§ AIM OF THE TASK: Locate every line in the listing below that contains the string "intrinsics", with case counting, and copy each of those lines.

§ MATERIAL SUPPLIED:
*-*-*

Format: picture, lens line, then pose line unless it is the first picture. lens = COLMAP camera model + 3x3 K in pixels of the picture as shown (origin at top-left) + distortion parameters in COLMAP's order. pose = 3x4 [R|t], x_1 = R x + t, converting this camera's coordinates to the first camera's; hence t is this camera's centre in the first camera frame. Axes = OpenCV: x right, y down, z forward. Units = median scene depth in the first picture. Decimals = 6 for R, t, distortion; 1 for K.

*-*-*

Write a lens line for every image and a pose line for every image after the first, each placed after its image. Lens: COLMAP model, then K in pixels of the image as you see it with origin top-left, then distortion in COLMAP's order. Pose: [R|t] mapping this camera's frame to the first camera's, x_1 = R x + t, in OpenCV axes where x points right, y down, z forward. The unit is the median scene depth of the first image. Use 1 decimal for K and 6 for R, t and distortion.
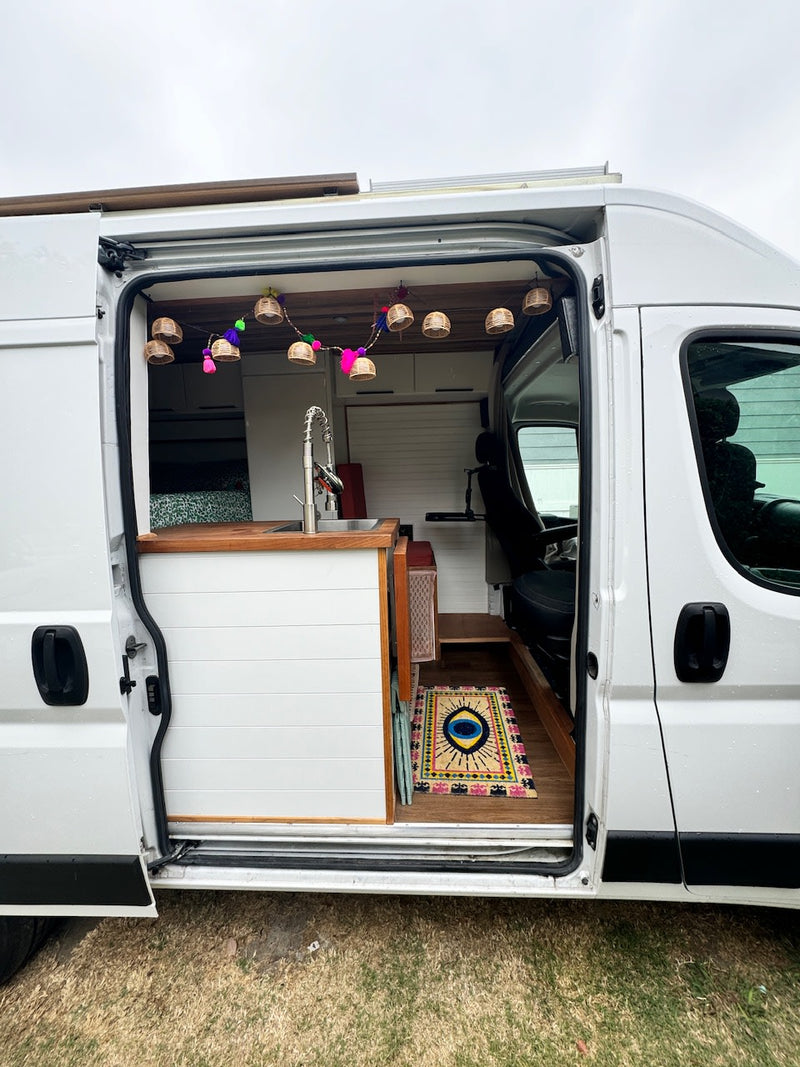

*-*-*

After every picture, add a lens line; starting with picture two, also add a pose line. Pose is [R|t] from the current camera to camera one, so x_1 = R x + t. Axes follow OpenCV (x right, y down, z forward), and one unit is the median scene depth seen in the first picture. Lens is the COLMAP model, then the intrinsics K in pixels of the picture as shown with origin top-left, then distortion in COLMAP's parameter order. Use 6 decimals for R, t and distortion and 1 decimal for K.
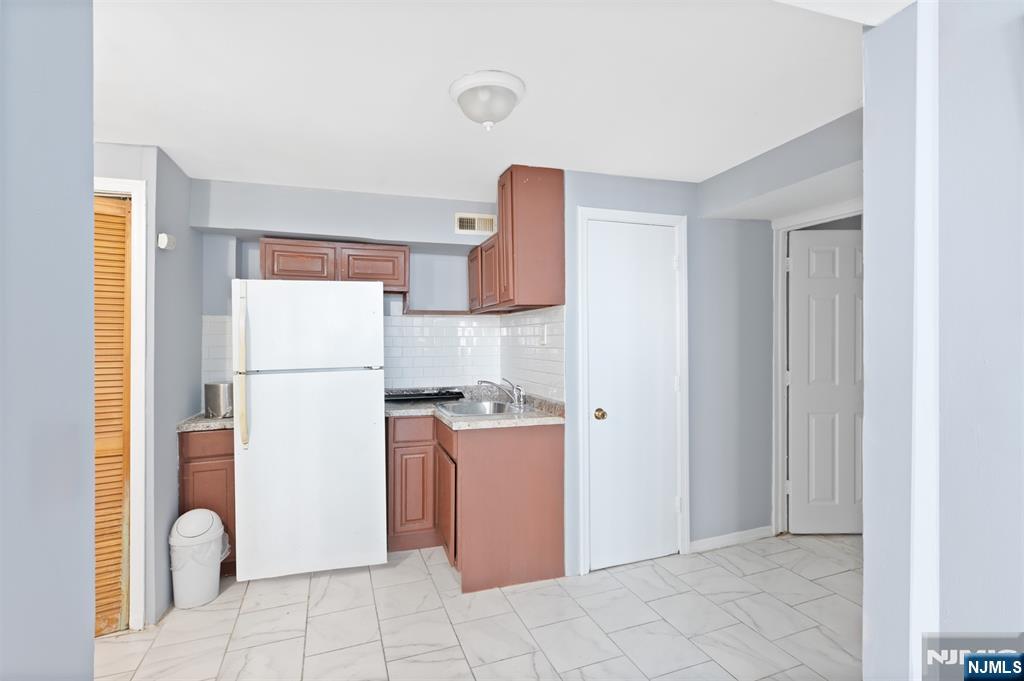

*-*-*

§ ANSWER FOR THIS EXERCISE:
After every picture, add a lens line; starting with picture two, also add a pose line. Pose is [R|t] from the current camera to camera one, so x_1 = R x + t. Axes follow OpenCV (x right, y down, z forward), and one unit is the median scene depth seen in the first picture. Lens is the COLMAP model, then the intrinsics K in pixels of the picture as shown with origin top-left, then distortion in COLMAP's parameter order. Use 6 decimals for R, t and distortion and 1 decimal for K.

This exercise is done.